Altri – come lo scrivente – mantengono il ricordo diretto di una grande fierezza, di identità forti che si affrontavano nel conflitto a viso aperto con la controparte borghese; sempre convergendo sul comune apprezzamento per il ben fatto.
Identità collettive che elaboravano un’etica, un’epica e perfino un’estetica. E magari una propria cultura (operaia) che si traduceva nel patrimonio di conoscenze non formalizzate (Primo Levi ricorda ne La chiave a stella che i lavoratori avevano imparato ad aggiustare loro stessi i guasti delle macchine, nel caso con un colpo di quel martello soprannominato “l’ingegnere”) e addirittura in medicina alternativa di fabbrica (il rotolo di carta piegato in quel certo modo per estrarre lo sfrido dalla cornea del fresatore).

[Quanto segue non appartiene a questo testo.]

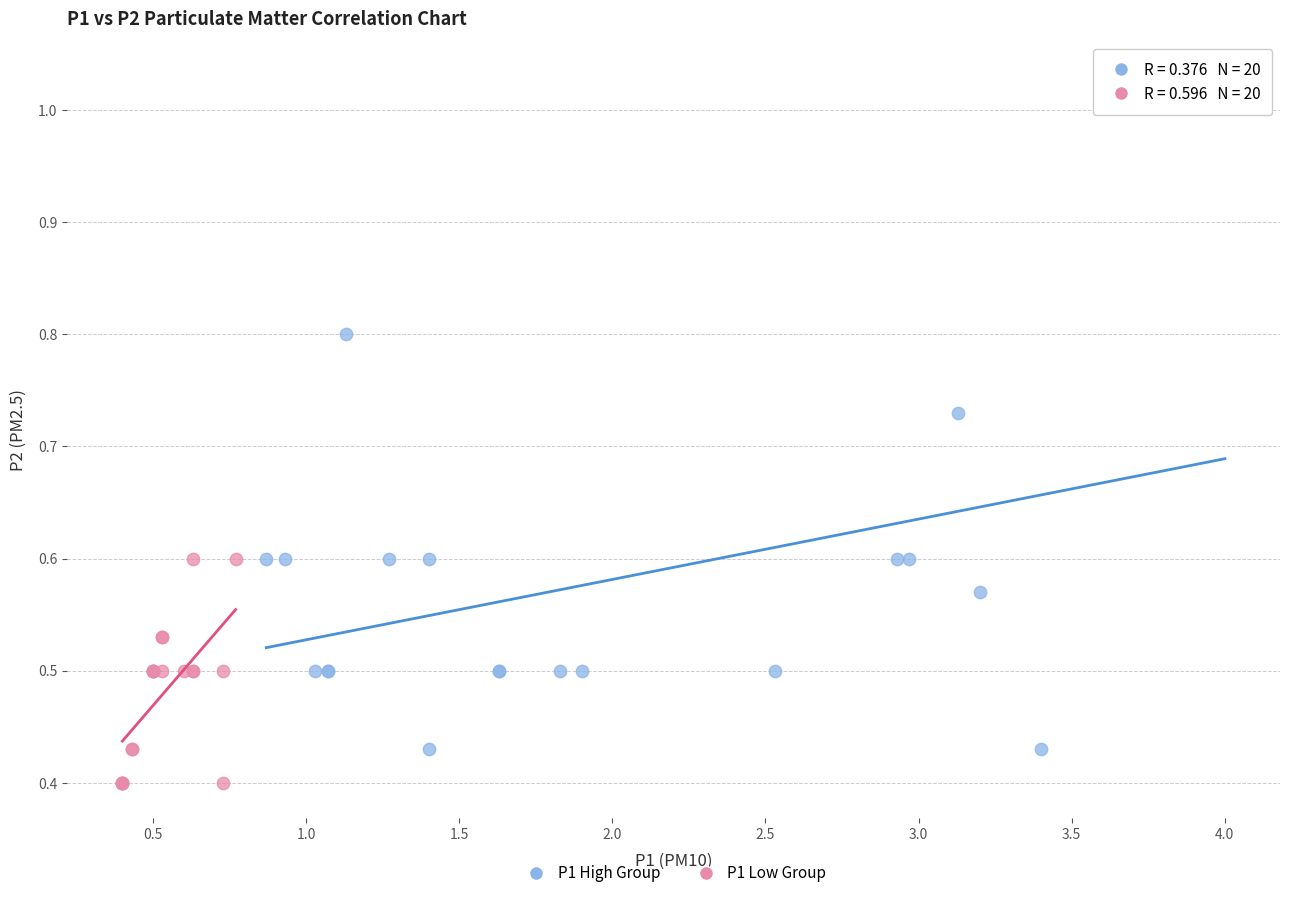

Which series has the widest spread of Y values?

P1 High Group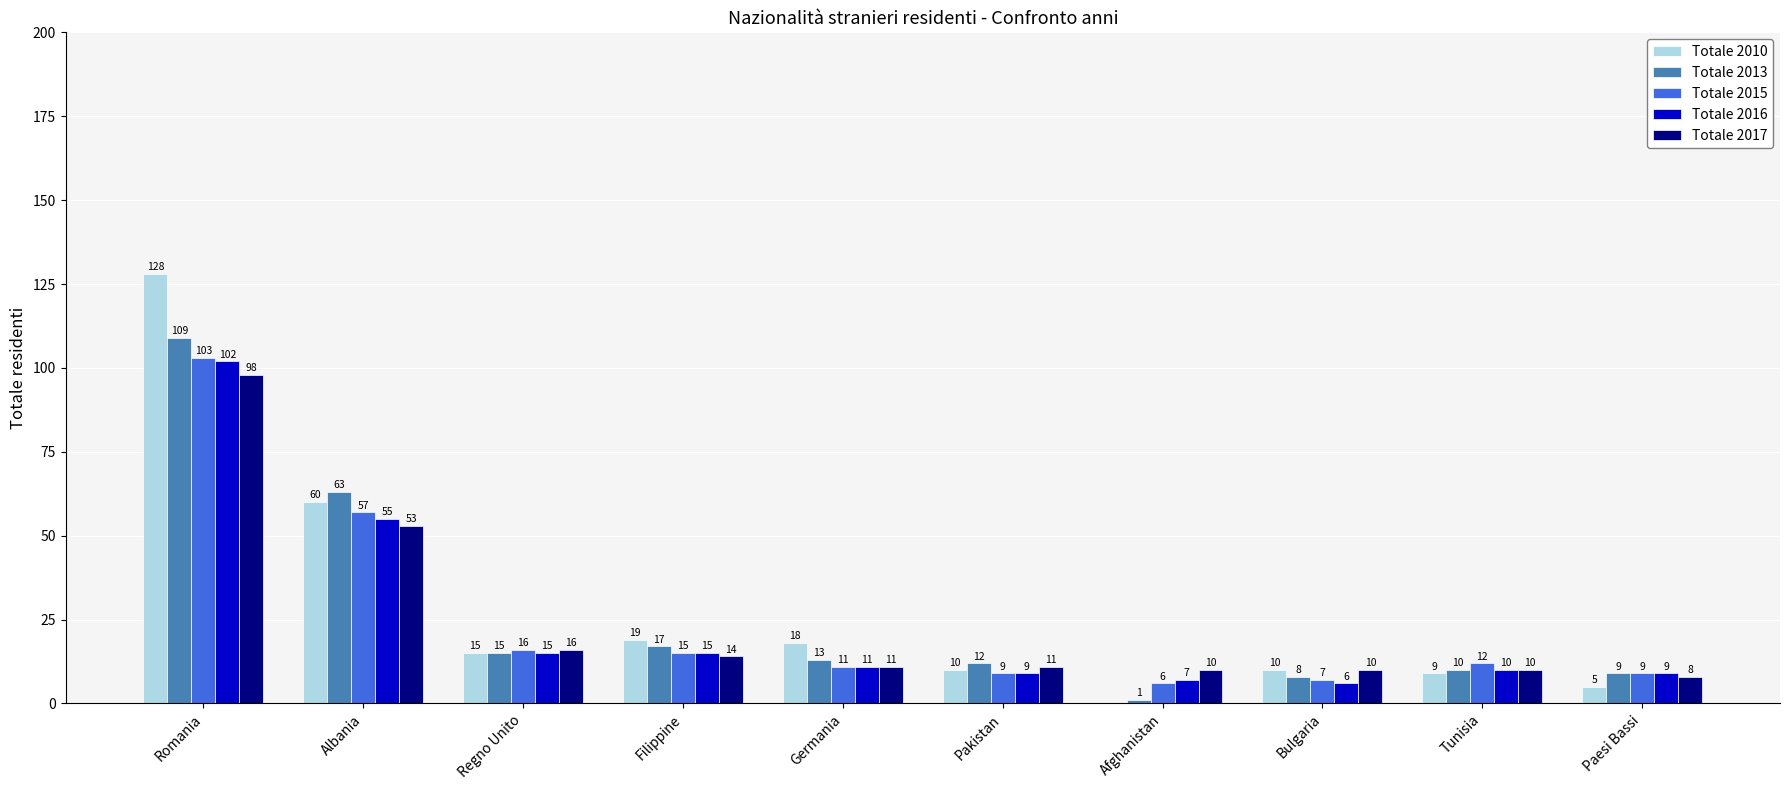

What is the sum of the Totale 2017 values at Tunisia and Romania?

108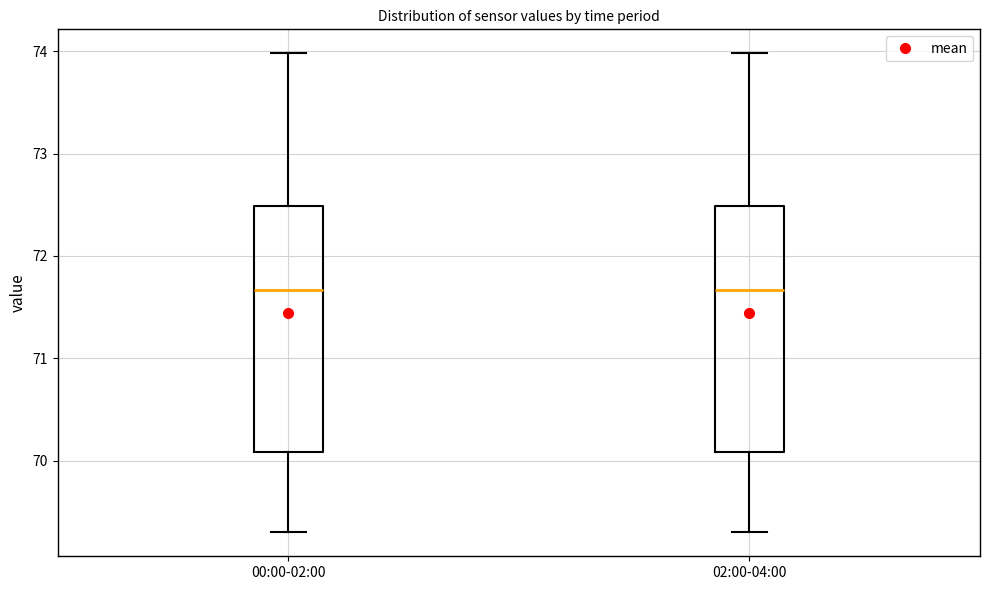

Reading left to right, transcribe this box plot: for each box, give where its median line is, the range the box spans, and where its two whiskers end, as read against the y-axis. The values are not printed on the chart, so give them approximately, as read against the axis.

00:00-02:00: median 71.7, box 70.1 to 72.5, whiskers 69.3 to 74.0
02:00-04:00: median 71.7, box 70.1 to 72.5, whiskers 69.3 to 74.0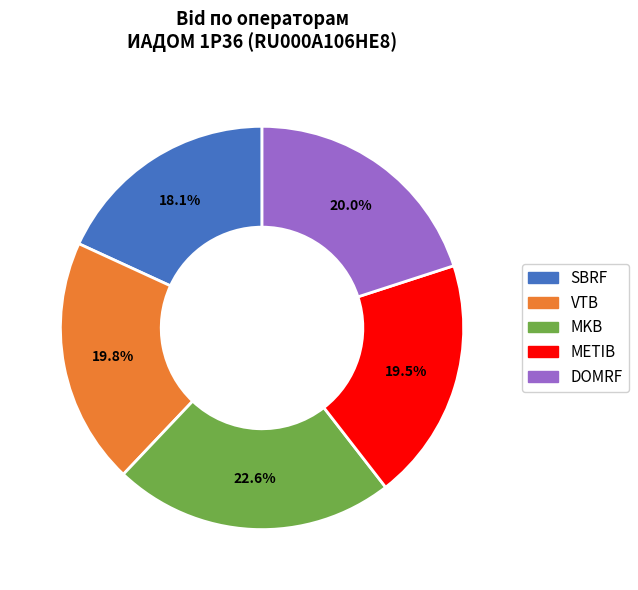

What portion of the pie excludes MKB?

77.4%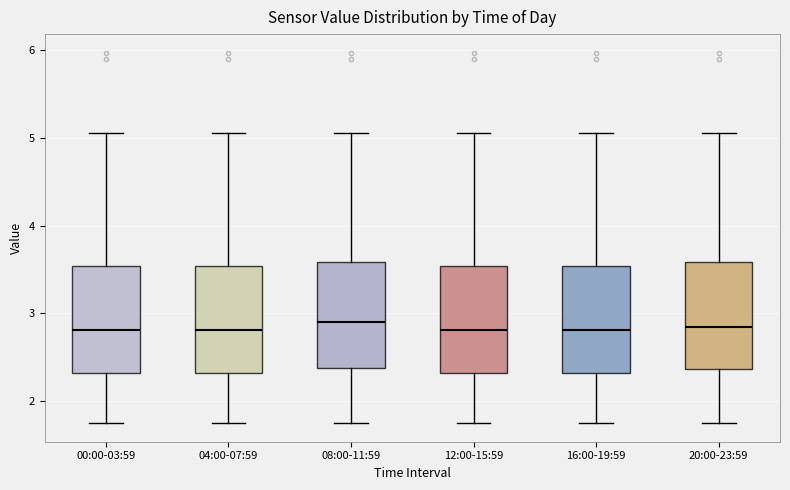

Reading left to right, read every box against the y-axis: the position of its median line, the range the box covers, and the ends of its whiskers. The values are not printed on the chart, so give them approximately, as read against the axis.

00:00-03:59: median 2.8, box 2.3 to 3.5, whiskers 1.8 to 5.1
04:00-07:59: median 2.8, box 2.3 to 3.5, whiskers 1.8 to 5.1
08:00-11:59: median 2.9, box 2.4 to 3.6, whiskers 1.8 to 5.1
12:00-15:59: median 2.8, box 2.3 to 3.5, whiskers 1.8 to 5.1
16:00-19:59: median 2.8, box 2.3 to 3.5, whiskers 1.8 to 5.1
20:00-23:59: median 2.9, box 2.4 to 3.6, whiskers 1.8 to 5.1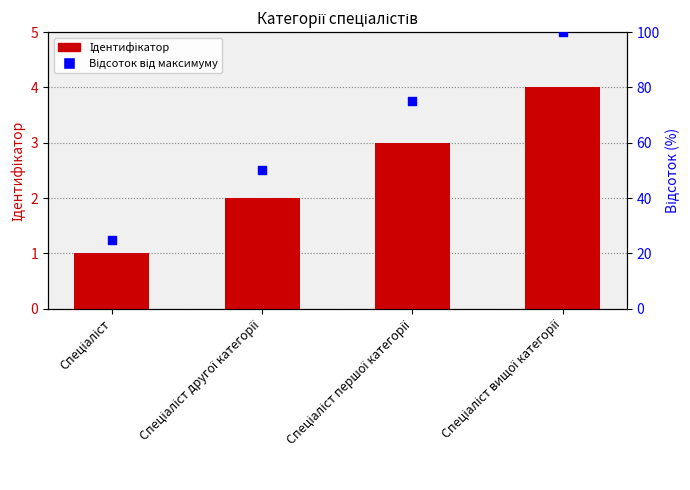

Which series reaches the minimum Y coordinate?

Ідентифікатор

Oltre la sconfitta, forse è proprio questo il ricordo da serbare. Per tradurre in modi rinnovati la fierezza della propria responsabilità e della propria dignità nelle nuove lotte del lavoro che verranno, se verranno. Dopo lo scempio di qualità umana, consumato, da quando la mattanza del lavoro organizzata ha lasciato via libera ai massacratori di Giustizia e Libertà. Nella lunga gelata da cui – forse – stiamo uscendo. E che un economista francese definisce “i quaranta ingloriosi”.